Ce n’est pas moi qui le dis, mais le magazine Capital. Et c’est fait exprès, pour encourager la retraite par capitalisation déjà prévue par la loi PACTE, grâce aux conseils de Blackrock (entre autres). Lisez Les Échos pour vous en convaincre (ou Médiapart).

 

5) Les régimes spéciaux ne sont pas privilégiés et ne sont pas au cœur de la réforme

Non seulement ils sont excédentaires (donc ne coutent rien), représentent que 3 % (3 pour cent) des actifs, mais en plus ils sont majoritairement justifiés par des conditions de travail difficiles et des salaires et pensions plus bas, et financés par des cotisations plus hautes. Et si certains cas particuliers sont mieux lotis, rien n’empêche les jaloux de travailler pour ces métiers, sans même parler de l’absurdité du fait d’harmoniser par le bas.

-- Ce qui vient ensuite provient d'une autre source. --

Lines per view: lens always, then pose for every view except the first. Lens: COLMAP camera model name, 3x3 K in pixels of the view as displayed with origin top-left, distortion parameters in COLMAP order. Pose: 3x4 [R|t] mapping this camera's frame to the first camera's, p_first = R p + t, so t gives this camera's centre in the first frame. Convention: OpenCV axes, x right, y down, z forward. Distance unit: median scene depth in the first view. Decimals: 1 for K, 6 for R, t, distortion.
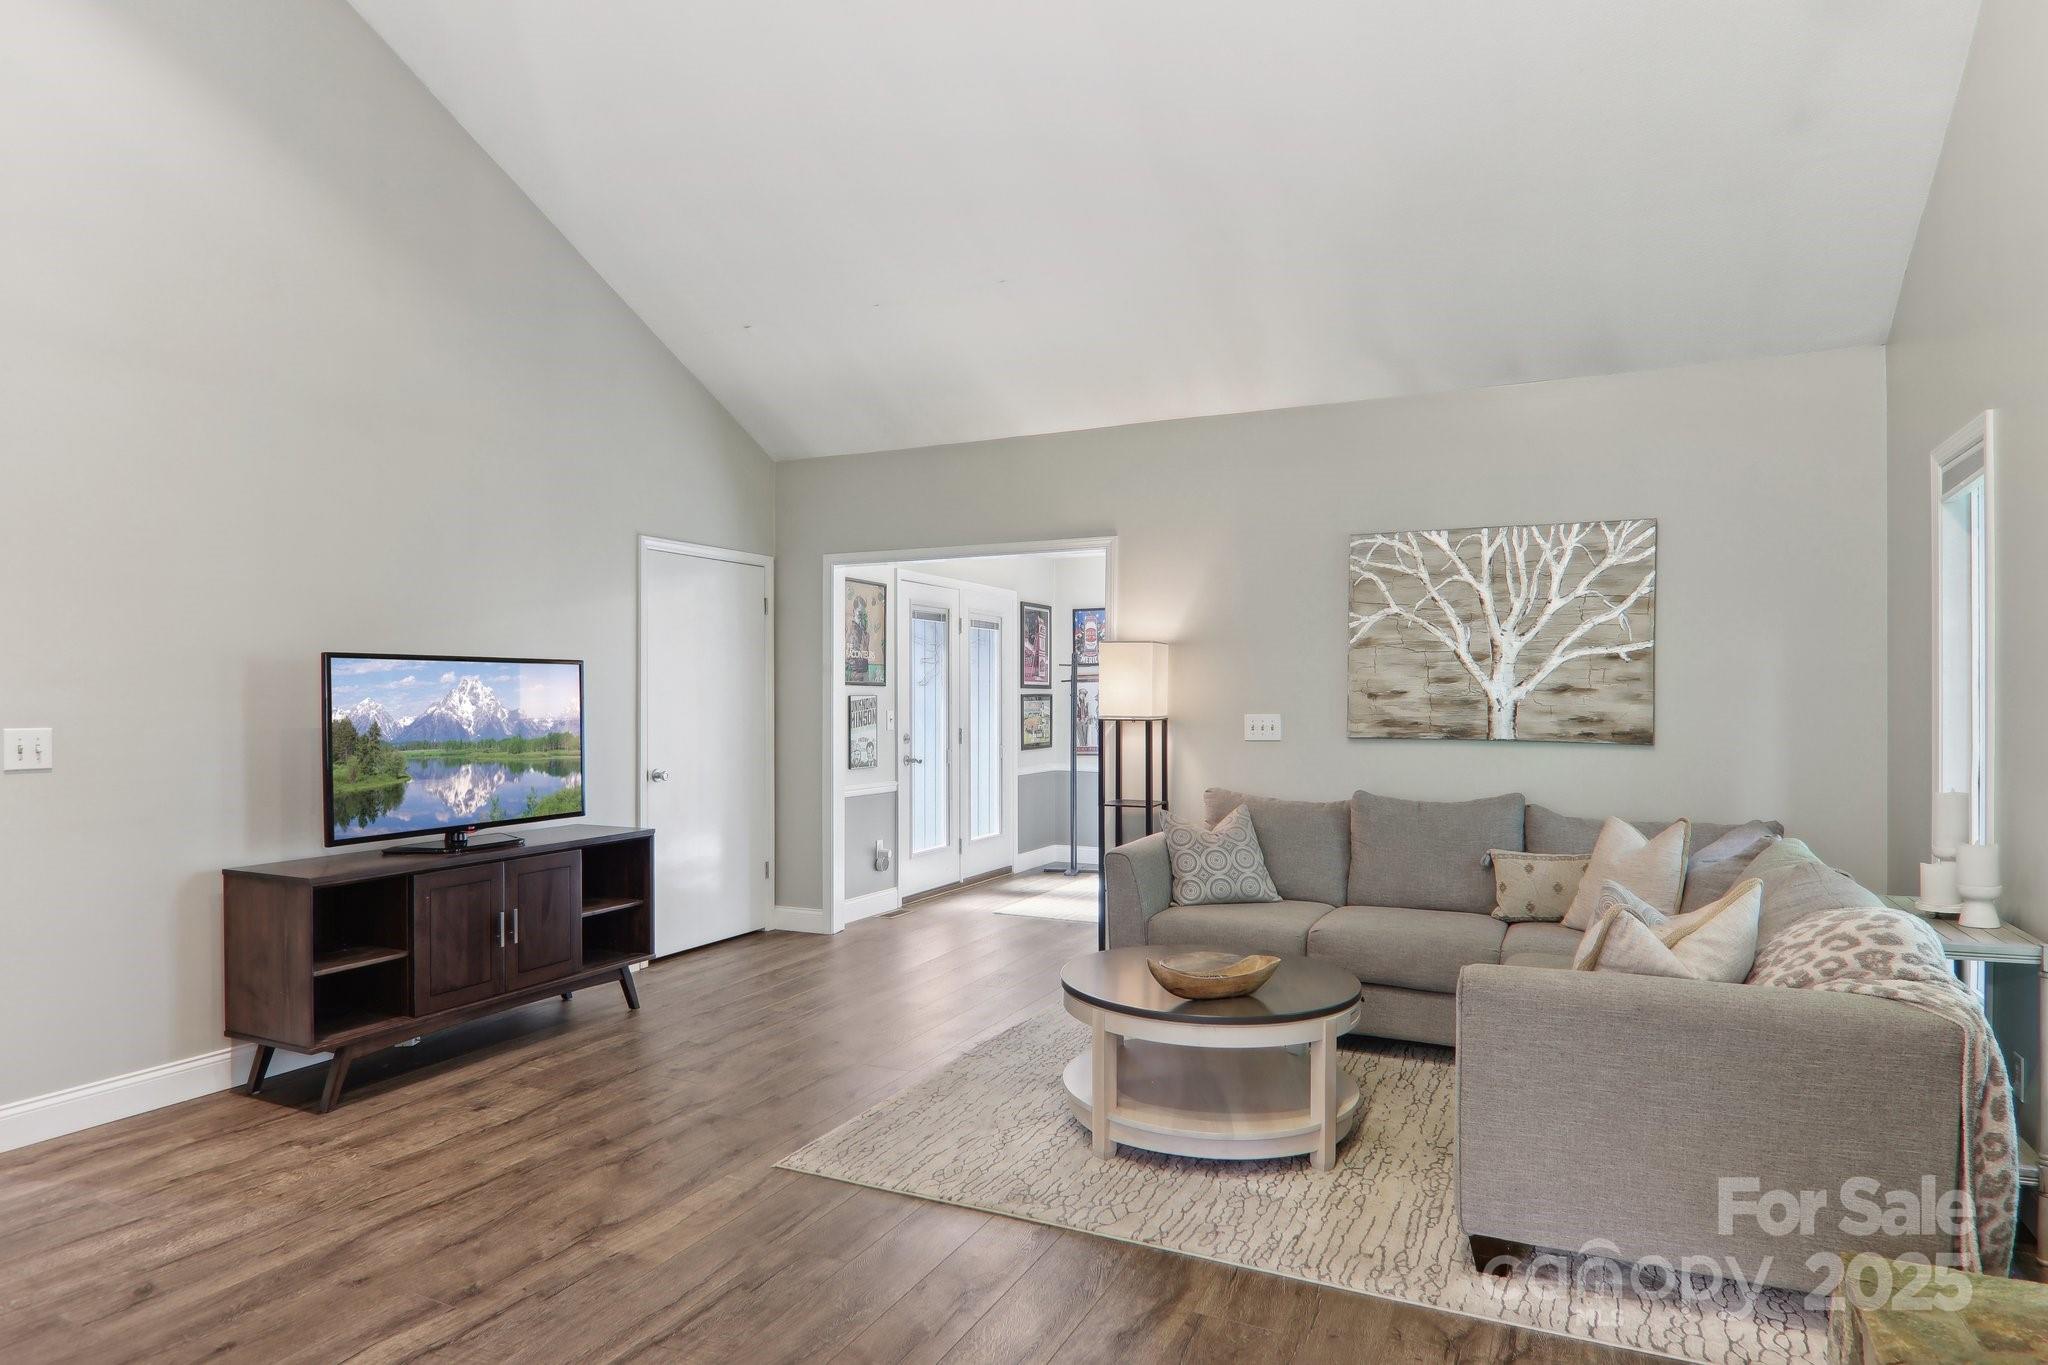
lens RADIAL K [[1158.6, 0, 1000.5], [0, 1158.6, 703.3], [0, 0, 1]] dist [0.007543, -0.021653]
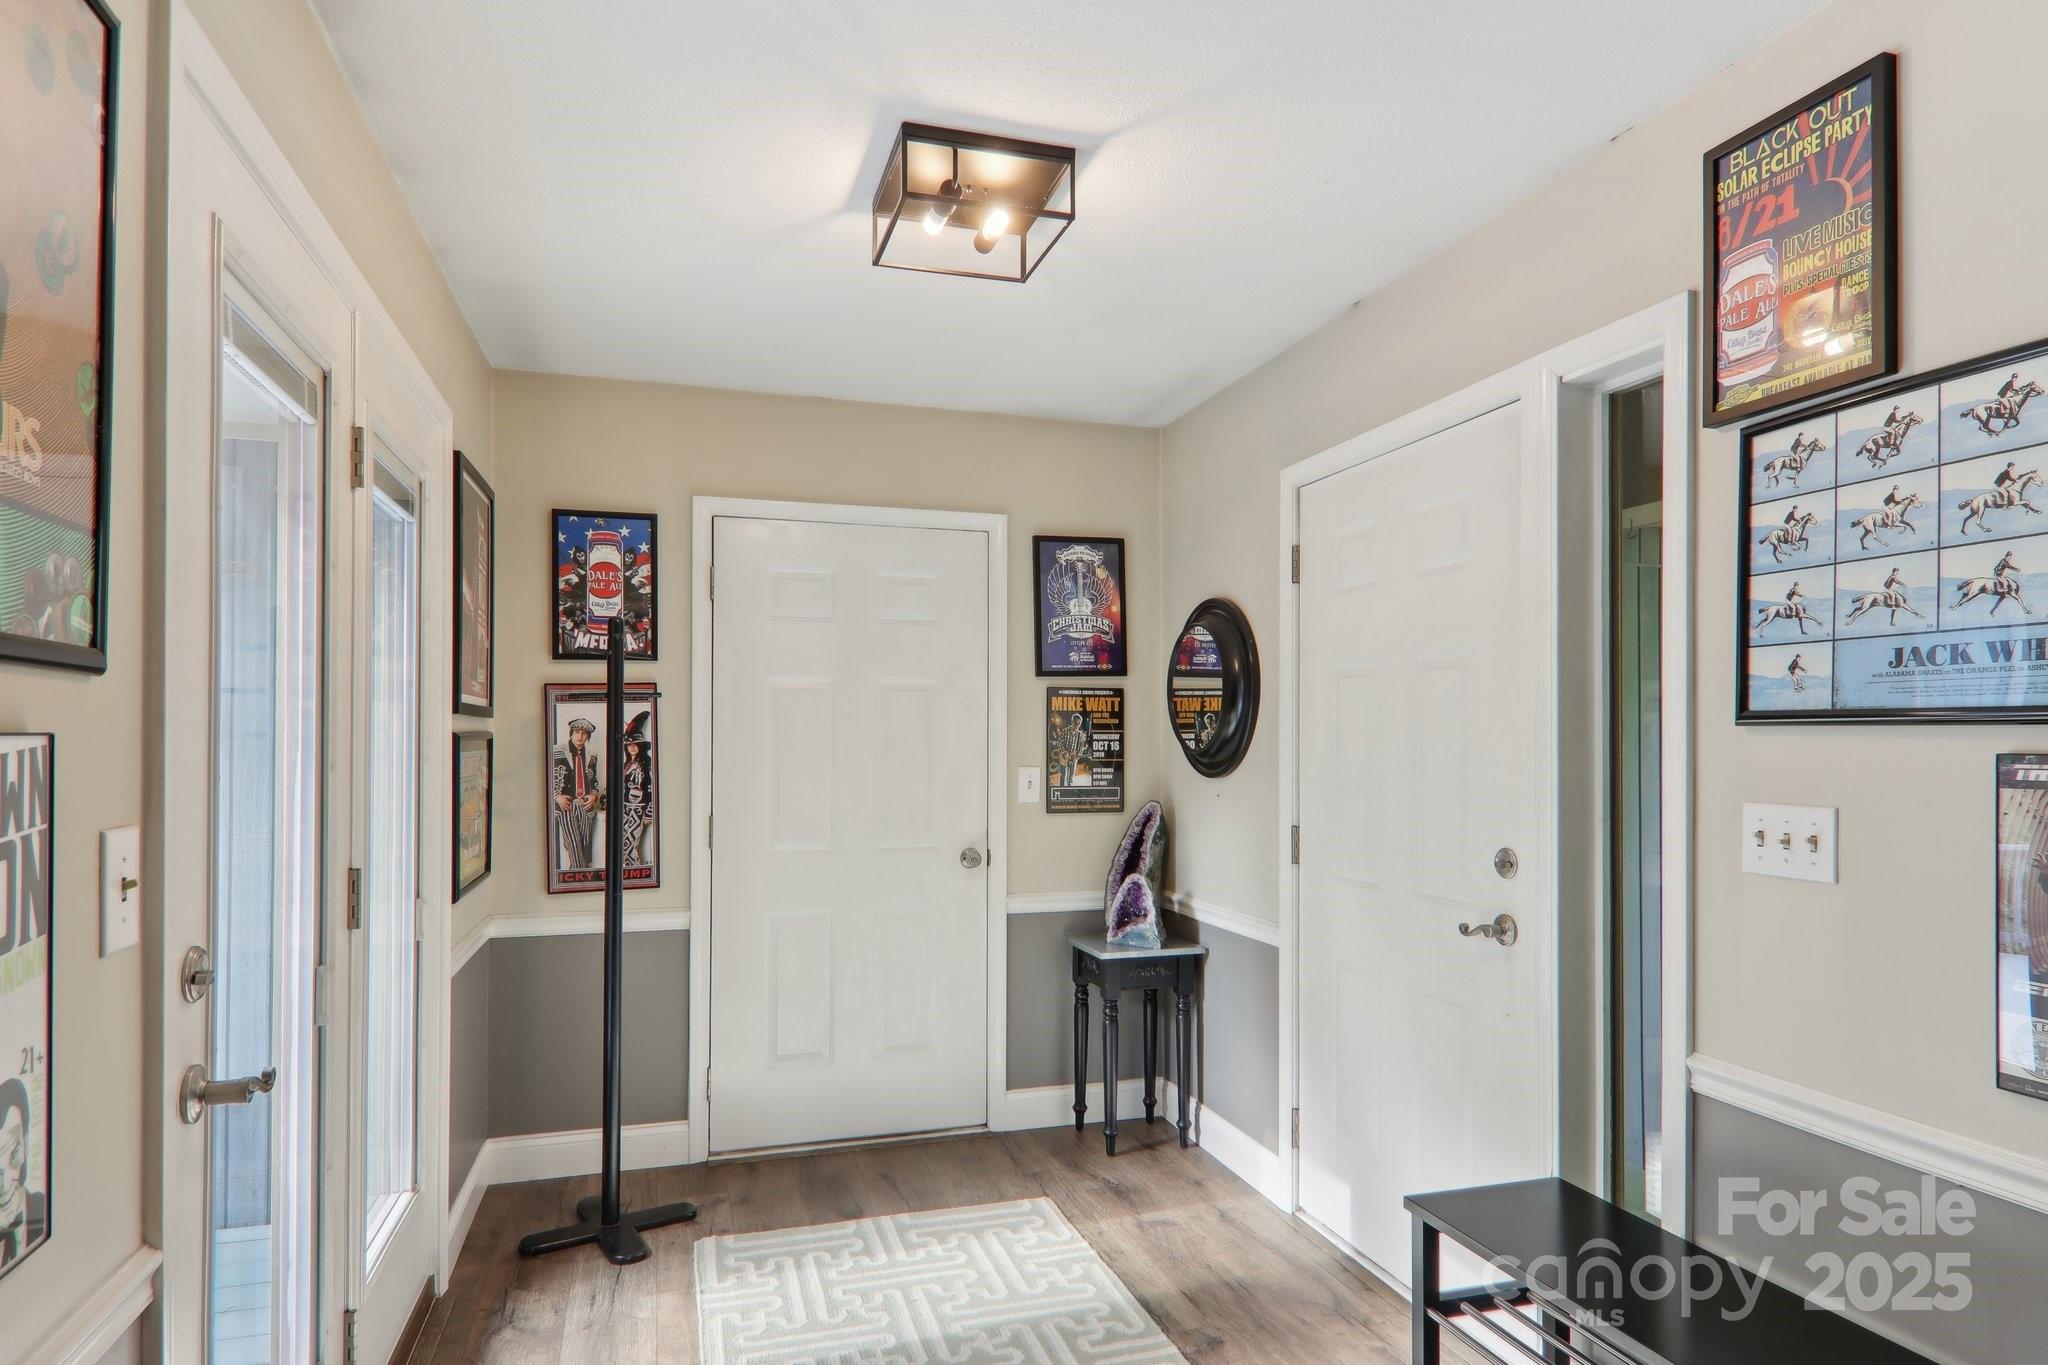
lens RADIAL K [[1158.6, 0, 1019.0], [0, 1158.6, 714.8], [0, 0, 1]] dist [0.007543, -0.021653]
pose [[0.719357, 0.012111, 0.694535, -0.174734], [0.006079, 0.999700, -0.023729, -0.007410], [-0.694614, 0.021291, 0.719067, 1.200651]]
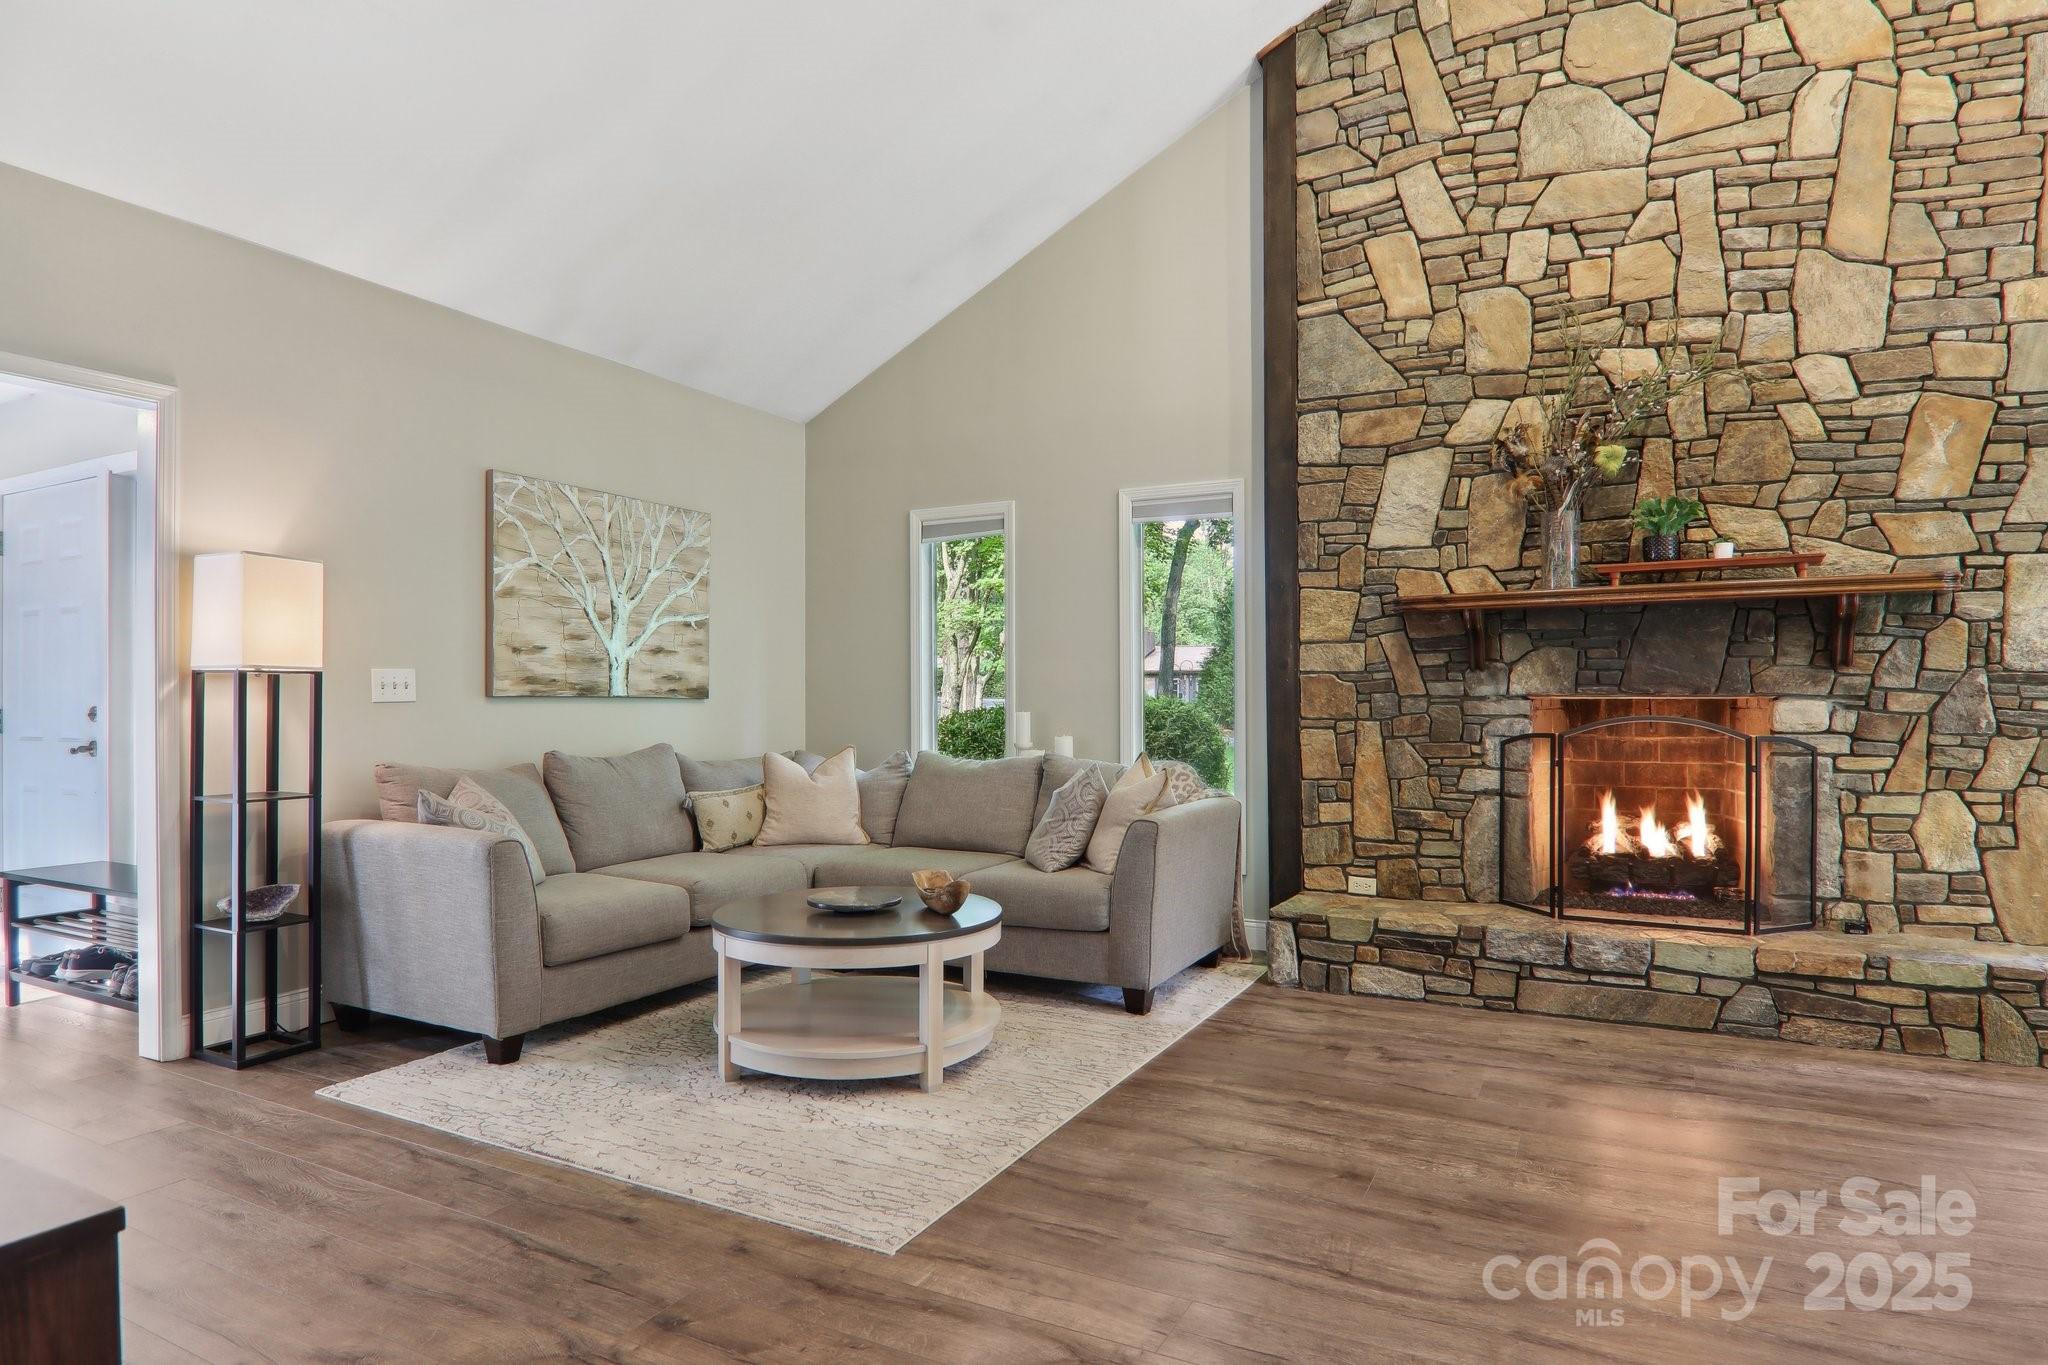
lens RADIAL K [[1158.6, 0, 1024.2], [0, 1158.6, 696.6], [0, 0, 1]] dist [0.007543, -0.021653]
pose [[0.024121, 0.002160, 0.999707, -0.616015], [0.006196, 0.999978, -0.002310, 0.036500], [-0.999690, 0.006250, 0.024107, 0.604563]]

À ce stade, supprimons les CDI, les heures supplémentaires et les RTT et travaillons tous de nuit.   

 Le cœur de la réforme n’est pas sur les régimes spéciaux, c’est le fait d’adopter un système par point. 

 

6) Le Système par point n’est pas égalitaire, il est liberticide et inégalitaire

En plus d’être flou et de transférer la gestion du budget de la sécu depuis les partenaires sociaux (nous) vers le gouvernement, le système par point introduit un calcul sur l’ensemble de la carrière, et non plus les 25 meilleures années. Cela empêche de prendre des années sabbatiques, pénalise les réorientations de carrière, l’entrepreneuriat, les femmes, les chômeurs, les parents souhaitant s’occuper de leurs enfants, les temps partiels, les postdocs et la recherche publique, etc. Tous les parcours de vie non linéaires et émancipateurs sont lourdement punis.

En voulant appliquer à des cas très différents (en termes de classe sociale, éducation, genre, carrière, métiers, etc.) un régime unique et « universel », on multiplie les injustices et inégalités.

 

 7) La réforme ne représente pas un progrès, c’est une régression qui implique une baisse massive des pensions

On laisse le mot de la fin à François Fillon, qui explique : “Le système de retraite par point, moi j’y suis favorable. Mais il ne faut pas faire croire aux Français que cela va régler le problème des retraites. Le système par point en réalité ça permet une chose, qu’aucun homme politique n’avoue, cela permet de baisser chaque année la valeur des points, et donc de  diminuer le niveau des pensions.